:: Your objective ::
Among the entries below, one line contains "X161800000Y-88200000D03*" and another contains "X200000000Y-213500000D03*". Transcribe those two lines and every line between them, exactly.

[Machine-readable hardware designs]
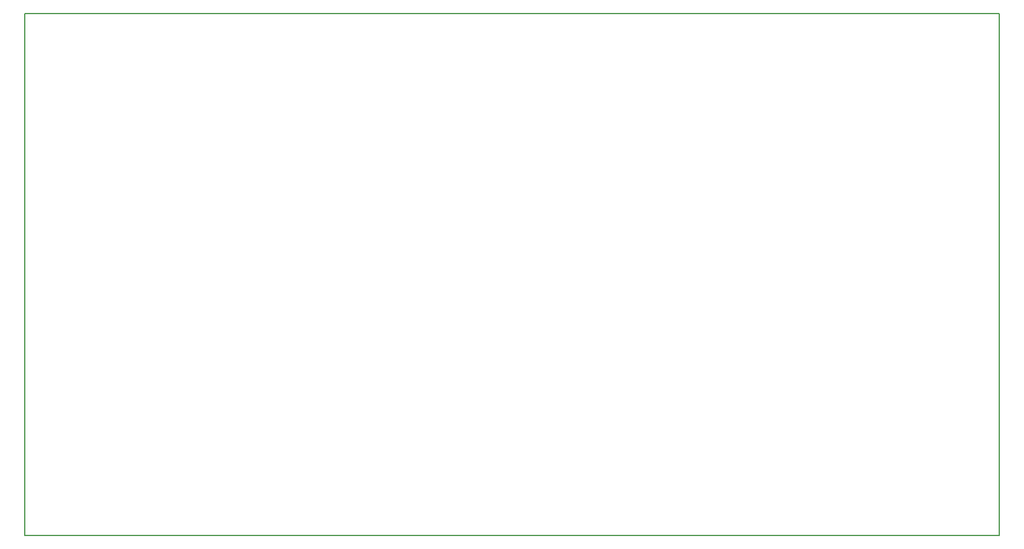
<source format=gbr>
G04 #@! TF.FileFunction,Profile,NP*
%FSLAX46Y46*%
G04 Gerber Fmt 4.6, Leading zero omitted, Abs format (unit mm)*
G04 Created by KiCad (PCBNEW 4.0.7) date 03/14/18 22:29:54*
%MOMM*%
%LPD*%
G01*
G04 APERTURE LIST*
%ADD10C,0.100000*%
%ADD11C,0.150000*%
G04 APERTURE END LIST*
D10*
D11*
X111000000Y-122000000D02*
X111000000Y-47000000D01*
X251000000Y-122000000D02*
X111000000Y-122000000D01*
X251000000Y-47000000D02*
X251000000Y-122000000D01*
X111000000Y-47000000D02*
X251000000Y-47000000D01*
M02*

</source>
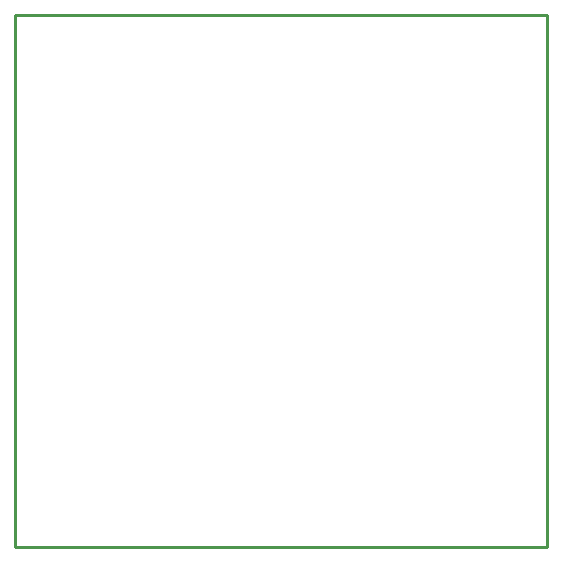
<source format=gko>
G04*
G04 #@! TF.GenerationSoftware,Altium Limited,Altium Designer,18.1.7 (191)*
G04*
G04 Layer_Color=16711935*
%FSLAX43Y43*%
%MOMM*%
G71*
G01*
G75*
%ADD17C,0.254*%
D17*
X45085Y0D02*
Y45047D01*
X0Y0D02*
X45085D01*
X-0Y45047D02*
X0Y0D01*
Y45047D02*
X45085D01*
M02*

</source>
--
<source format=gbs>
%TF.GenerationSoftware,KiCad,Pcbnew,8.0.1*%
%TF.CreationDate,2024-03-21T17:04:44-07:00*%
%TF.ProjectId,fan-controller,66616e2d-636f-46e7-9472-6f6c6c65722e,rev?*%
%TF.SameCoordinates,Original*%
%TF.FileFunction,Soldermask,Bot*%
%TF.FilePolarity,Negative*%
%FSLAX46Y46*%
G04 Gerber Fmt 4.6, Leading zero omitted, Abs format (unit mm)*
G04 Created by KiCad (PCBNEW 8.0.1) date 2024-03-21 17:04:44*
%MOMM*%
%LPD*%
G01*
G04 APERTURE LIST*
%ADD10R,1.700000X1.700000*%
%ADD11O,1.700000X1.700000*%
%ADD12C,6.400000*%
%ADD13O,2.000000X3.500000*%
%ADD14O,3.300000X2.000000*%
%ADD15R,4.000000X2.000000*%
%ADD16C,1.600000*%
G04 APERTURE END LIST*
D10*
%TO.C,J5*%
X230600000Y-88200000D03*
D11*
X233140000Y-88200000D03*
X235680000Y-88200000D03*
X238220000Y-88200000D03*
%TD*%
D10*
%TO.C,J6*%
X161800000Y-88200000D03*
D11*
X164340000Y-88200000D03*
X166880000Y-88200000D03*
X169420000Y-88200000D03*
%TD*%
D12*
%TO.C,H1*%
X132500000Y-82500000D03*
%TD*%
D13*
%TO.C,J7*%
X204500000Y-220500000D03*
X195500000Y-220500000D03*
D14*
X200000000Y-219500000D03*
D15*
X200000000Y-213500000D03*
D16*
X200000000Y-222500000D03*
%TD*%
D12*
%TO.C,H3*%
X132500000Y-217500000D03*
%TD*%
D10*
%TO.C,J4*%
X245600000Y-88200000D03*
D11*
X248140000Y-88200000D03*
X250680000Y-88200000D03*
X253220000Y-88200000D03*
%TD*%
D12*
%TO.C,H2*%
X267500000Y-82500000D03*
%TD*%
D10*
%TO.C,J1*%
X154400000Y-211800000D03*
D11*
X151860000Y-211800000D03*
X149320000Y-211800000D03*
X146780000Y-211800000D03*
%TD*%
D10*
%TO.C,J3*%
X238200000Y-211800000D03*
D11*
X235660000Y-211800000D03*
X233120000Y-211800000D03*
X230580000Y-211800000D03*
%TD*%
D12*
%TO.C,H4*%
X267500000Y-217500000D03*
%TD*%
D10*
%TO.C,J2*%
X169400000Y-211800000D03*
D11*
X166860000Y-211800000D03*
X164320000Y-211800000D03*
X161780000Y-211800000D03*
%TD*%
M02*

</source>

:: Answer box ::
X161800000Y-88200000D03*
D11*
X164340000Y-88200000D03*
X166880000Y-88200000D03*
X169420000Y-88200000D03*
%TD*%
D12*
%TO.C,H1*%
X132500000Y-82500000D03*
%TD*%
D13*
%TO.C,J7*%
X204500000Y-220500000D03*
X195500000Y-220500000D03*
D14*
X200000000Y-219500000D03*
D15*
X200000000Y-213500000D03*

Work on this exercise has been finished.